Shortest Way Home

(2023) cello solo | 6 min

“Think you're escaping and run into yourself. Longest way round is the shortest way home.” -James Joyce

While I did not intend in writing Shortest Way Home to allude to any particular spiritual tradition, nor to push back against one, as Joyce did toward his own Catholic upbringing, I was particularly inspired by cantorial prayer response from cantors such as Moshe Koussevitzky or Yossele Rosenblatt. I attempted to recreate a quality of full-voiced passionate melismatic singing and heartfelt declamation for the cello, also taking inspiration from the sounds of bells from churches in the French countryside.

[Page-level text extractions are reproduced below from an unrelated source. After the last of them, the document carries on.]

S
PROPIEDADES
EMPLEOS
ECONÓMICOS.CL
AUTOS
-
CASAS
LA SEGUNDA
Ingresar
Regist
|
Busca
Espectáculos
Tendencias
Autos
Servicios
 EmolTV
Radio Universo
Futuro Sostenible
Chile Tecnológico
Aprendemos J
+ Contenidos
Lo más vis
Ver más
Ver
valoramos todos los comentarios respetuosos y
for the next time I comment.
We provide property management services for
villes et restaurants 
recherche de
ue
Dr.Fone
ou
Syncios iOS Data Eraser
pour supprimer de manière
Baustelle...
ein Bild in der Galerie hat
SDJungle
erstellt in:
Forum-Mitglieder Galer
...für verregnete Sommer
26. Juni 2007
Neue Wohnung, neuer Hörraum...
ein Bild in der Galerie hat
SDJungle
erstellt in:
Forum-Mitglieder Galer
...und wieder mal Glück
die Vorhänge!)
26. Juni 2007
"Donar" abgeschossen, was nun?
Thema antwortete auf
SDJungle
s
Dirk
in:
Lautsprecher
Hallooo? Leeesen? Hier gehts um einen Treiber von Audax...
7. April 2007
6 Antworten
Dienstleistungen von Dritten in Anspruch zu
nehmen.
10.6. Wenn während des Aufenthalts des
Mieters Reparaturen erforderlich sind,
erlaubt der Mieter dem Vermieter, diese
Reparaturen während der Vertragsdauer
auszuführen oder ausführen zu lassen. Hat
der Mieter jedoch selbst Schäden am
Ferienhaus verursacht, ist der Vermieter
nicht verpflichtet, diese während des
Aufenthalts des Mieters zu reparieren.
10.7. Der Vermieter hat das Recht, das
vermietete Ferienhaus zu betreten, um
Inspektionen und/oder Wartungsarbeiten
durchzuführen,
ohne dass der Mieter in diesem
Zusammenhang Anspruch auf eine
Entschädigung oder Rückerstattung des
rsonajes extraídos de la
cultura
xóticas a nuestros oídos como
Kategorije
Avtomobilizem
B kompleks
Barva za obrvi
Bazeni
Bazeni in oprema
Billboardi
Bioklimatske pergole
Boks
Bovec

I recall many moments when, as a violinist performing on-stage with Matt Haimovitz, I have been struck by his ability to bring an effortless lyricism to even the most challenging phrases. When Matt asked me to write a solo cello work for him, I knew that I would explore this quality of unabashed lyricism. I was also excited to push the instrument (and player!) to extreme limits of expression and pitch. With the broadest playable range of any of the string family, the cello is capable of pitches far up into the stratosphere which, proportionally on the violin, are borderline unlistenable even in the hands of the most skilled player. On the cello, they have a fragile expressive lyricism and other-worldly quality.

The juxtaposition of Botticelli’s and Charline von Heyl’s work, which is the central idea behind Matt’s Primavera Project, has also been of great interest to me. While these two paintings could not be more different stylistically, there is a feeling of returning “home” in the conceptual journey from Botticelli’s masterpiece to von Heyl’s painting, even if only in the shared title of their respective works. I am particularly interested in what “Spring”, or the seasons more broadly, mean in an era of global warming with growing concerns over unpredictable weather and global climate instability. If Botticelli’s work is about the transformation (through Chloris and Flora) from Winter into Spring, then von Heyl’s work speaks to a transformation from stability and safety, into instability and uncertainty. In my music, I’ve attempted to capture these opposing extremes of shape and color and also the deep lyricism in Charline von Heyl’s painting, whose sudden shifts in character and dynamic elicit a feeling of turmoil but with an underlying sense of hope. 

Shortest Way Home is about being pulled back toward hope amid great sadness and uncertainty. The work combines lyricism and rhapsodic passion, beginning in the highest registers of the cello with a melody both melancholy and hopeful, lyrical yet frenetic and evocative of cantorial singing. As the mood begins to grow more optimistic, “bell peals” of broken chords and natural harmonics propel the music upward to a ringing and almost forceful exhilaration. It then returns “home” to the original inward mood of the opening theme, now transformed in a way that brings a moment of quiet peace as the work concludes.